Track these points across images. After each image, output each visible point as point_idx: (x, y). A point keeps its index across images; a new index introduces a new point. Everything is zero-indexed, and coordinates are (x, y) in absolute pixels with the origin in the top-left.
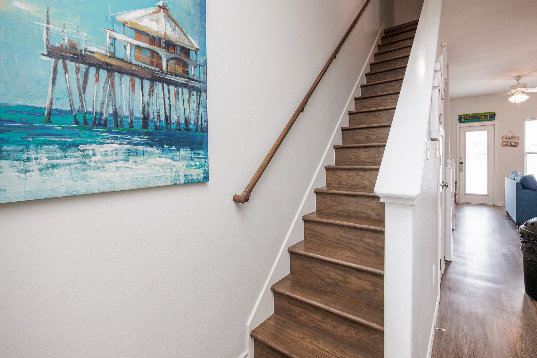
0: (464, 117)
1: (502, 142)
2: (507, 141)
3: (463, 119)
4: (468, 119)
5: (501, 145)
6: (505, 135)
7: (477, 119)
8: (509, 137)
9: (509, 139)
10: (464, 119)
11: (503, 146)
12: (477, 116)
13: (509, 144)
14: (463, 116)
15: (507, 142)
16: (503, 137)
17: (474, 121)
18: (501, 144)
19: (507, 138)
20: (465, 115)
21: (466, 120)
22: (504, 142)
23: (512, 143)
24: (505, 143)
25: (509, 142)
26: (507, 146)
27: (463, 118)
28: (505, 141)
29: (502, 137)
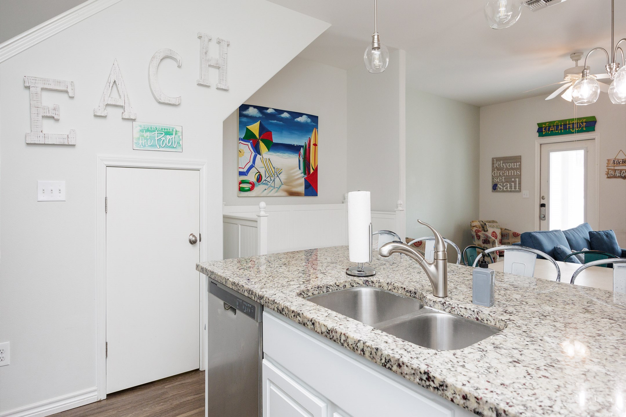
0: (546, 127)
1: (607, 171)
2: (616, 168)
3: (543, 131)
4: (551, 130)
5: (606, 176)
6: (612, 157)
7: (565, 129)
8: (619, 161)
9: (618, 165)
10: (545, 129)
11: (608, 177)
12: (565, 125)
13: (618, 175)
14: (543, 126)
15: (616, 170)
16: (608, 160)
17: (561, 134)
18: (606, 174)
19: (615, 162)
20: (547, 122)
21: (549, 131)
22: (610, 170)
23: (623, 172)
24: (611, 172)
25: (618, 170)
26: (615, 177)
27: (543, 128)
28: (613, 168)
29: (607, 162)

The problem => Show every line of the rows above that contains the word "point", copied in full.

Answer below =>
Track these points across images. After each image, output each visible point as point_idx: (x, y). A point keeps its index across images; a new index introduces a new point. Everything is zero-indexed, and coordinates are (x, y) in absolute pixels with the origin in the top-left.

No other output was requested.